16 commentaires sur “Oeuvre nouvelle…”

  1. Dominique dit :

    Mes enfants et encore plus mes petits enfants sont des petites poucettes, j’ai aimé que Michel Serres ne cherche pas à nous faire peur mais plutôt à utiliser au mieux cette caractéristique et que le mot bonheur apparaisse

  2. Phène dit :

    Vive le compagnonnage qui révèle de vrais talents et offre au monde des œuvres dignes de ce nom !… Belle journée, chère Brigitte

  3. Aifelle dit :

    Rien à redire à ce texte que hélas, nous ne sachions déjà, à part le sempiternel « que faire ? ». Continuer à rêver, à lutter à son niveau et à penser que le monde peut se transformer malgré tout.

  4. Christelle dit :

    Nous sommes toutes des petites Poucettes avec des envies de perfection, de changements, d’absolu…

  5. Ariaga dit :

    Un régal le livre de Michel Serres dont j’ai lu toute l’œuvre et que j’ai eu la chance de rencontrer quelques fois. C’est pour moi un vrai philosophe car il vit dans son siècle, réfléchit et en rend compte. Amitiés.

  6. witney dit :

    un petit bonsoir,
    bonne continuation à toi

  7. flipperine dit :

    Poucette pense bien tout est question de rentabilité maintenant, plus rien n’est fignolé c’est à celui qui ira le plus vite et qui sera le plus compétitif

  8. old nut dit :

    Michel serres est un éclaireur des temps modernes

  9. Mathilde dit :

    Merci Brigitte pour le mots de Michel Serres que j’ aime pour son regard sur la vie tellement plein des horizons de demain à faire naître avec amour…:-)
    Je vais lire  » Petite Poucette »
    Plein de bises soleil du pout

  10. angedra dit :

    Ce texte alimente notre propre réflexion, mais ce combat sera sans doute celui des futures générations espérons-le. Belle journée

  11. Daniel dit :

    Il faut repenser totalement la société. La durée de vie va continuer d’augmenter, la démographie est en expansion, les inégalités sociales augmentent, le progrès technologique supprime des emplois et la nature s’épuise. Il nous faut donc changer complètement de mode de vie. Mais on commence à y venir!

  12. naline dit :

    Faire confiance à la jeunesse, certes. Mais aussi redonner du sens et retrouver un nécessaire équilibre…

  13. LOU dit :

    Un livre qu’il me faut noter dans ceux à acheter et à mettre parmi ceux à lire, bientôt, un jour.

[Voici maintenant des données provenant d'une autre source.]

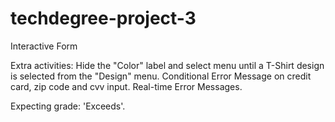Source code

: # techdegree-project-3
 Interactive Form
 
 Extra activities: Hide the "Color" label and select menu until a T-Shirt design is selected from the "Design" menu.
                   Conditional Error Message on credit card, zip code and cvv input.
                   Real-time Error Messages.
    
 Expecting grade: 'Exceeds'.
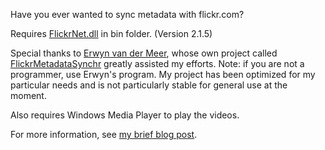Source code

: Have you ever wanted to sync metadata with flickr.com?

Requires [FlickrNet.dll](http://www.codeplex.com/Wiki/View.aspx?ProjectName=FlickrNet) in bin folder. (Version 2.1.5)

Special thanks to [Erwyn van der Meer](http://bloggingabout.net/blogs/erwyn/), whose own project called [FlickrMetadataSynchr](http://www.codeplex.com/FlickrMetadataSynchr) greatly assisted my efforts. Note: if you are not a programmer, use Erwyn's program. My project has been optimized for my particular needs and is not particularly stable for general use at the moment.

Also requires Windows Media Player to play the videos.

For more information, see [my brief blog post](http://heavycrag.blogspot.com/2008/06/my-first-open-source-software-project.html).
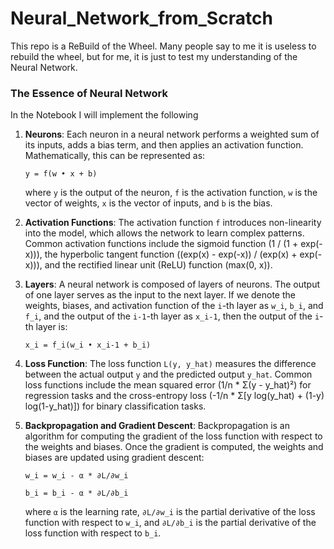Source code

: # Neural_Network_from_Scratch
This repo is a ReBuild of the Wheel. Many people say to me it is useless to rebuild the wheel, but for me, it is just to test my understanding of the Neural Network. 


### The Essence of Neural Network

In the Notebook I will implement the following 

1. **Neurons**: Each neuron in a neural network performs a weighted sum of its inputs, adds a bias term, and then applies an activation function. Mathematically, this can be represented as:

    <code>y = f(w • x + b)</code>

    where `y` is the output of the neuron, `f` is the activation function, `w` is the vector of weights, `x` is the vector of inputs, and `b` is the bias.

2. **Activation Functions**: The activation function `f` introduces non-linearity into the model, which allows the network to learn complex patterns. Common activation functions include the sigmoid function (1 / (1 + exp(-x))), the hyperbolic tangent function ((exp(x) - exp(-x)) / (exp(x) + exp(-x))), and the rectified linear unit (ReLU) function (max(0, x)).

3. **Layers**: A neural network is composed of layers of neurons. The output of one layer serves as the input to the next layer. If we denote the weights, biases, and activation function of the `i`-th layer as `w_i`, `b_i`, and `f_i`, and the output of the `i-1`-th layer as `x_i-1`, then the output of the `i`-th layer is:

    <code>x_i = f_i(w_i • x_i-1 + b_i)</code>

4. **Loss Function**: The loss function `L(y, y_hat)` measures the difference between the actual output `y` and the predicted output `y_hat`. Common loss functions include the mean squared error (1/n * Σ(y - y_hat)²) for regression tasks and the cross-entropy loss (-1/n * Σ[y log(y_hat) + (1-y) log(1-y_hat)]) for binary classification tasks.

5. **Backpropagation and Gradient Descent**: Backpropagation is an algorithm for computing the gradient of the loss function with respect to the weights and biases. Once the gradient is computed, the weights and biases are updated using gradient descent:

    <code>w_i = w_i - α * ∂L/∂w_i</code>
    
    <code>b_i = b_i - α * ∂L/∂b_i</code>

    where `α` is the learning rate, `∂L/∂w_i` is the partial derivative of the loss function with respect to `w_i`, and `∂L/∂b_i` is the partial derivative of the loss function with respect to `b_i`.
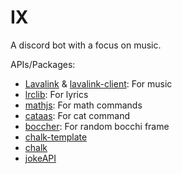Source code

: # IX 
A discord bot with a focus on music.

APIs/Packages:
- [Lavalink](https://github.com/lavalink-devs/Lavalink) & [lavalink-client](https://github.com/Tomato6966/lavalink-client/tree/main): For music
- [lrclib](https://lrclib.net): For lyrics
- [mathjs](https://github.com/josdejong/mathjs): For math commands
- [cataas](https://cataas.com/): For cat command
- [boccher](https://boccher.pixelboom.dev/): For random bocchi frame
- [chalk-template](https://github.com/chalk/chalk-template/blob/main/index.js)
- [chalk](https://github.com/chalk/chalk)
- [jokeAPI](https://v2.jokeapi.dev)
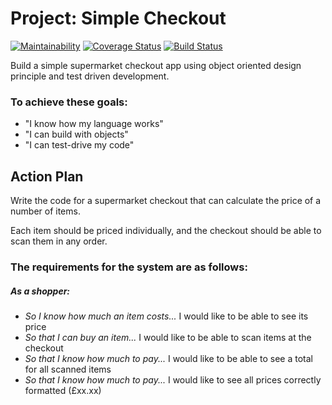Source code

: # Project: Simple Checkout

[![Maintainability](https://api.codeclimate.com/v1/badges/d6a8eadadcdb4b40d2c8/maintainability)](https://codeclimate.com/github/AJ8GH/simple-checkout/maintainability)  [![Coverage Status](https://coveralls.io/repos/github/AJ8GH/simple-checkout/badge.svg?branch=master)](https://coveralls.io/github/AJ8GH/simple-checkout?branch=master) [![Build Status](https://travis-ci.com/AJ8GH/simple-checkout.svg?branch=master)](https://travis-ci.com/AJ8GH/simple-checkout)

Build a simple supermarket checkout app using object oriented design principle and test driven development.

### To achieve these goals:
- "I know how my language works"
- "I can build with objects"
- "I can test-drive my code"

## Action Plan

Write the code for a supermarket checkout that can calculate the price of a number of items.

Each item should be priced individually, and the checkout should be able to scan them in any order.

### The requirements for the system are as follows:

##### As a shopper:

- *So I know how much an item costs...* I would like to be able to see its price
- *So that I can buy an item...* I would like to be able to scan items at the checkout
- *So that I know how much to pay...* I would like to be able to see a total for all scanned items
- *So that I know how much to pay...* I would like to see all prices correctly formatted (£xx.xx)

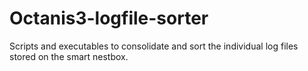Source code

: # Octanis3-logfile-sorter
Scripts and executables to consolidate and sort the individual log files stored on the smart nestbox.
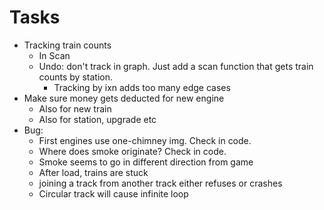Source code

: # Tasks
- Tracking train counts
  - In Scan
  - Undo: don't track in graph. Just add a scan function that gets train counts by station.
    - Tracking by ixn adds too many edge cases
- Make sure money gets deducted for new engine
  - Also for new train
  - Also for station, upgrade etc
- Bug:
  - First engines use one-chimney img. Check in code.
  - Where does smoke originate? Check in code.
  - Smoke seems to go in different direction from game
  - After load, trains are stuck
  - joining a track from another track either refuses or crashes
  - Circular track will cause infinite loop
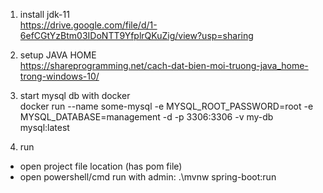 1. install jdk-11  
https://drive.google.com/file/d/1-6efCGtYzBtm03IDoNTT9YfplrQKuZig/view?usp=sharing

2. setup JAVA HOME  
https://shareprogramming.net/cach-dat-bien-moi-truong-java_home-trong-windows-10/

3. start mysql db with docker  
docker run --name some-mysql -e MYSQL_ROOT_PASSWORD=root -e MYSQL_DATABASE=management -d -p 3306:3306 -v my-db mysql:latest

4. run  
- open project file location (has pom file)
- open powershell/cmd run with admin: .\mvnw spring-boot:run 
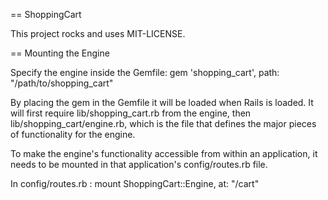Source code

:== ShoppingCart

This project rocks and uses MIT-LICENSE.

== Mounting the Engine

Specify the engine inside the Gemfile:
  gem 'shopping_cart', path: "/path/to/shopping_cart"

By placing the gem in the Gemfile it will be loaded when Rails is loaded. It will first require lib/shopping_cart.rb from the engine, then lib/shopping_cart/engine.rb, which is the file that defines the major pieces of functionality for the engine.

To make the engine's functionality accessible from within an application, it needs to be mounted in that application's config/routes.rb file.

In config/routes.rb :
  mount ShoppingCart::Engine, at: "/cart"
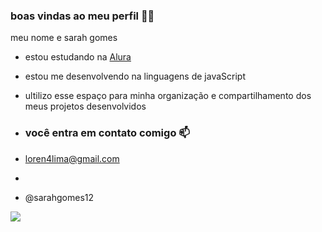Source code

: ### boas vindas ao meu perfil 🖤🖤

meu nome e sarah gomes

- estou estudando na [Alura](https://www.alura.com.br)
- estou me desenvolvendo na linguagens de javaScript
- ultilizo esse espaço para minha organização e compartilhamento dos meus projetos desenvolvidos

- ### você entra em contato comigo 📫

- loren4lima@gmail.com
- 
- @sarahgomes12

![](https://media1.tenor.com/m/PFcQJ7dfZ2wAAAAd/good-morning.gif)
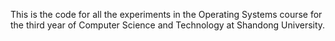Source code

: This is the code for all the experiments in the Operating Systems course for the third year of Computer Science and Technology at Shandong University.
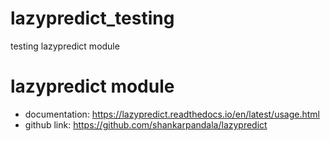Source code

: # lazypredict_testing
testing lazypredict module

# lazypredict module
- documentation: https://lazypredict.readthedocs.io/en/latest/usage.html
- github link: https://github.com/shankarpandala/lazypredict

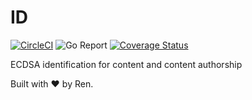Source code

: # ID

[![CircleCI](https://circleci.com/gh/renproject/id/tree/master.svg?style=shield)](https://circleci.com/gh/renproject/hyperdrive/tree/master)
![Go Report](https://goreportcard.com/badge/github.com/renproject/id)
[![Coverage Status](https://coveralls.io/repos/github/renproject/id/badge.svg)](https://coveralls.io/github/renproject/id)


ECDSA identification for content and content authorship

Built with ❤ by Ren.
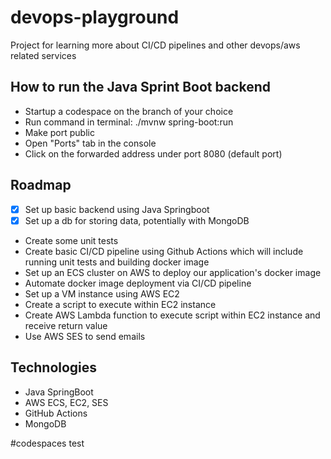 # devops-playground
Project for learning more about CI/CD pipelines and other devops/aws related services

## How to run the Java Sprint Boot backend
- Startup a codespace on the branch of your choice
- Run command in terminal: ./mvnw spring-boot:run
- Make port public
- Open "Ports" tab in the console
- Click on the forwarded address under port 8080 (default port)

## Roadmap
- [x] Set up basic backend using Java Springboot
- [x] Set up a db for storing data, potentially with MongoDB 
- Create some unit tests
- Create basic CI/CD pipeline using Github Actions which will include running unit tests and building docker image
- Set up an ECS cluster on AWS to deploy our application's docker image
- Automate docker image deployment via CI/CD pipeline
- Set up a VM instance using AWS EC2
- Create a script to execute within EC2 instance
- Create AWS Lambda function to execute script within EC2 instance and receive return value
- Use AWS SES to send emails

## Technologies
- Java SpringBoot
- AWS ECS, EC2, SES
- GitHub Actions
- MongoDB


#codespaces test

J’en ai ainsi un peu partout dans ma maison. Et si tu remplaces le prénom de Poucette par le mien, plein de ressemblances… 😉

  14. Ce livre de Michel Serres est d’une grande lucidité. J’appelle souvent mes élèves « Petits poucets »….
    Bonne journée.

  15. Lily dit :

    Nous entrons dans une ère nouvelle c’est évident. Nous ne pouvons revenir en arrière, alors autant – comme Michel Serres le propose- profiter de cet extraordinaire accès au savoir, à la communication, aux innombrables connexions, pour à la fois tenter de sauver notre planète et élaborer une autre façon de vivre ensemble, solidaires, créatifs et plus humains.

  16. ANNE dit :

    J’ai aimé le texte et je note la référence; et aussi les Klee de l’article suivant: ton site est si riche!